Data for analysis:

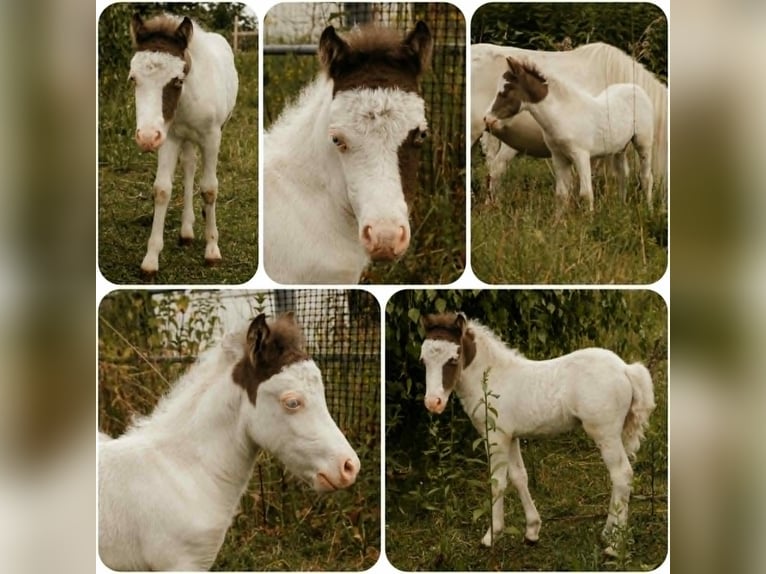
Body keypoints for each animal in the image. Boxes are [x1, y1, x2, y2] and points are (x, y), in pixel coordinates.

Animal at [128, 13, 238, 275]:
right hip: (184, 137)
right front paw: (150, 260)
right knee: (189, 164)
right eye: (133, 78)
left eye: (177, 80)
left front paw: (212, 250)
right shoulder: (168, 136)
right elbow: (162, 189)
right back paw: (186, 231)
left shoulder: (212, 136)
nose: (146, 137)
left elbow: (209, 189)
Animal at [419, 313, 655, 552]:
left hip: (605, 434)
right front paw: (532, 531)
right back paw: (608, 534)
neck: (493, 379)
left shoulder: (496, 436)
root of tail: (625, 368)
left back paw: (615, 546)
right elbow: (519, 477)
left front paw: (492, 536)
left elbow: (497, 483)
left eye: (453, 359)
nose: (433, 402)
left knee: (621, 475)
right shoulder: (511, 436)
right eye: (423, 361)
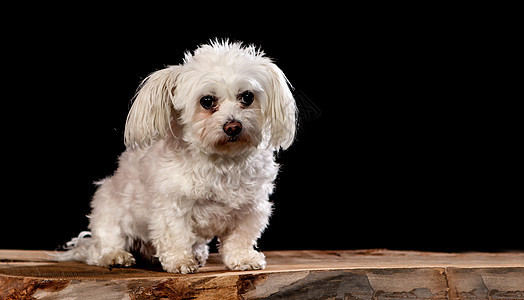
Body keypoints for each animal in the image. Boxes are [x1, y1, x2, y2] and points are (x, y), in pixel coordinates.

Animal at [59, 40, 296, 274]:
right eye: (207, 101)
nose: (233, 127)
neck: (222, 160)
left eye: (247, 96)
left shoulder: (250, 208)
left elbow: (241, 238)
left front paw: (242, 258)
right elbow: (176, 236)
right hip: (108, 208)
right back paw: (114, 256)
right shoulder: (172, 207)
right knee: (102, 246)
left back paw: (198, 254)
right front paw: (180, 261)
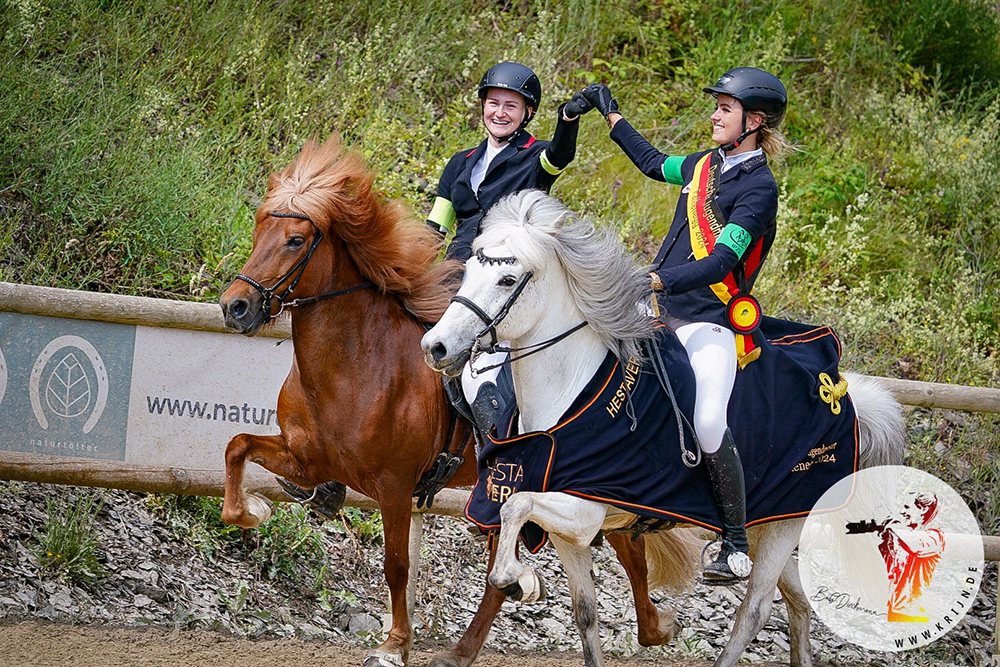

Work to complete:
Pictures aside, give the data again exactly as it appears.

Your response:
Body keypoints for each animal in the image. Boxes are [x1, y1, x2, y2] and points are (x, y), in pixel coordinates.

Animal at [128, 13, 238, 275]:
right hip: (184, 137)
right front paw: (150, 260)
right knee: (189, 164)
right eye: (133, 78)
left eye: (177, 80)
left front paw: (212, 250)
right shoulder: (168, 136)
right elbow: (162, 189)
right back paw: (186, 231)
left shoulder: (212, 136)
nose: (146, 137)
left elbow: (209, 189)
Animal at [419, 313, 655, 552]:
left hip: (605, 434)
right front paw: (532, 531)
right back paw: (608, 534)
neck: (493, 379)
left shoulder: (496, 436)
root of tail: (625, 368)
left back paw: (615, 546)
right elbow: (519, 477)
left front paw: (492, 536)
left elbow: (497, 483)
left eye: (453, 359)
nose: (433, 402)
left knee: (621, 475)
right shoulder: (511, 436)
right eye: (423, 361)
Body keypoints for each animal in the image. Boxes are [x1, y1, x2, y2] and points are (x, y), in pixel coordinates.

Animal at [59, 40, 296, 274]:
right eye: (207, 101)
nose: (233, 127)
neck: (222, 160)
left eye: (247, 96)
left shoulder: (250, 208)
left elbow: (241, 238)
left front paw: (242, 258)
right elbow: (176, 236)
right hip: (108, 208)
right back paw: (114, 256)
right shoulder: (172, 207)
right knee: (102, 246)
left back paw: (198, 254)
right front paw: (180, 261)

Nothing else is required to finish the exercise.